The general acceptance shown by this report that quality needs to be given much greater priority is very welcome, as is the recognition of the need for support of a high standard of front-line leadership, and better engagement of the talents and knowledge of front-line staff. Likewise there appears to be a widespread agreement that improvement is needed in the information made available on the effectiveness of the service provided. Many hospitals report now being engaged in trying to bring this about. The need for openness, transparency and candour seem to be generally accepted, and this research shows that front-line organisations do not have to wait for instructions from above to make positive progress in this regard. For too long, too many in the health service have been inhibited in doing the right thing for patients by feeling obliged to wait to be told what to do.

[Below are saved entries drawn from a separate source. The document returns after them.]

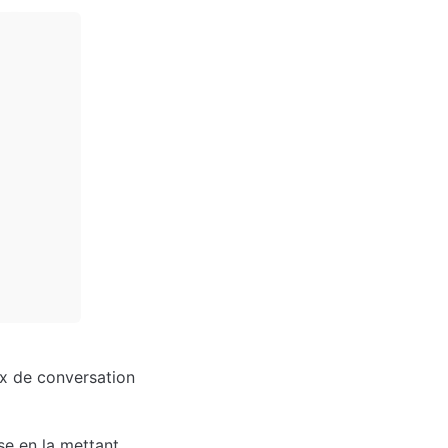
x de conversation 
e en la mettant 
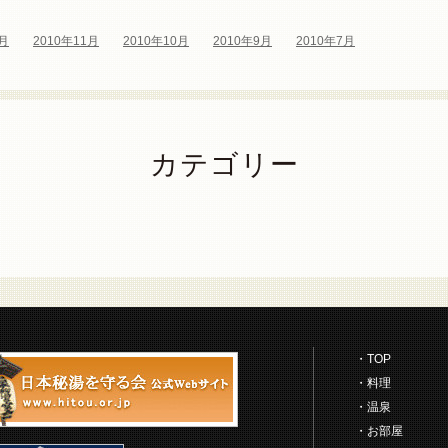
1月
2010年11月
2010年10月
2010年9月
2010年7月
カテゴリー
TOP
料理
温泉
お部屋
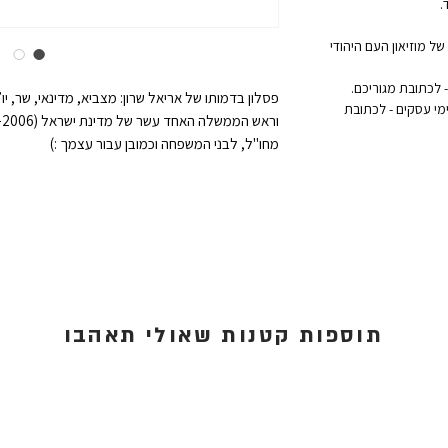
.
ל מוזיאון העם היהודי
פסלון בדמותו של אריאל שרון: מצביא, מדינאי, שר, י
אקספרס לדלת הבית: נמסר תוך 1 עד 3 ימי עסקים - לכתובת
מחו"ל, לבני המשפחה וכמובן עבור עצמך :)
תוספות קטנות שאולי תאהבו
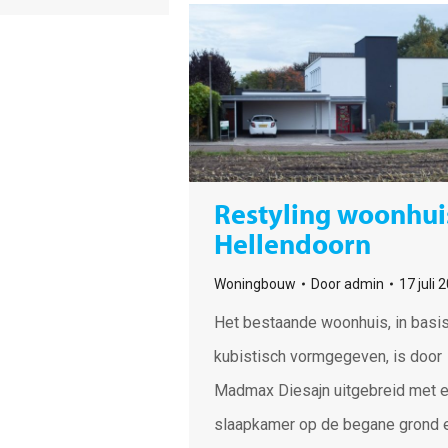
Restyling woonhui
Hellendoorn
Woningbouw
Door
admin
17 juli 
Het bestaande woonhuis, in basi
kubistisch vormgegeven, is door
Madmax Diesajn uitgebreid met 
slaapkamer op de begane grond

Some respondents found the public inquiry report of “challenging” and “unhelpful” length and that the recommendations lacked prioritisation. The problems uncovered are not however amenable to simplistic, one-off solutions. Therefore it is inevitable that widespread change was called for. To the extent that there is a consensus around the Inquiry recommendations, whatever their number, it is surely incumbent on leaders at all levels to devise programmes for their implementation and an order of priority. Some respondents in this research report that national bodies have persisted in some of the behaviours towards hospitals that evidently contributed to the problems identified by the two inquiries. This is a theme echoed coincidentally in the recent Point of Care Foundation report (Point of Care Foundation, 2014). Although the Nuffield Trust research is based on a relatively small number of interviews, the inconsistency of approach between regulators that some interviewees spoke of is of concern. Similarly it appears that some commissioners at least have yet to get to grips with their responsibilities with regard to quality. If all this is true, it would suggest that a lack of coordination and elements of the system-based culture so evident in the regulation and oversight of Mid Staffordshire have persisted in spite of the assertions to the contrary by the regulators. Changing this requires their immediate and constant attention.

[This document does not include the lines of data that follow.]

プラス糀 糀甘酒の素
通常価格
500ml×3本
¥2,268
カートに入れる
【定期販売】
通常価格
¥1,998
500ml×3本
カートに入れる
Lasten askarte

Perhaps of most concern are the reports suggesting a persistence of somewhat oppressive reactions to reports of problems in meeting financial and other corporate requirements. It is vital that national bodies exemplify in their own practice the change of cultural values which all seem to agree is needed in the health service. This may mean a reconsideration of the expression of priorities, behaviour and language, and the reaction to the inevitable tension between finance and quality that will arise in some trusts.

If it is impossible, even with good practice, to provide the service required within the resources allocated then it is incumbent on leaders to communicate that openly to those responsible for commissioning and funding services. That then needs to lead to a frank discussion about what needs to be provided within the available resources and what cannot. It is unacceptable to pretend that all can be provided to an acceptable standard when that is not true.

Undertaking the necessary culture change in the NHS was never going to be easy or a short one-off task. Only time will tell whether the obvious enthusiasm for change demonstrated by hospitals taking part in this research, can translate into the relevant action. Regular reviews will be needed to monitor progress.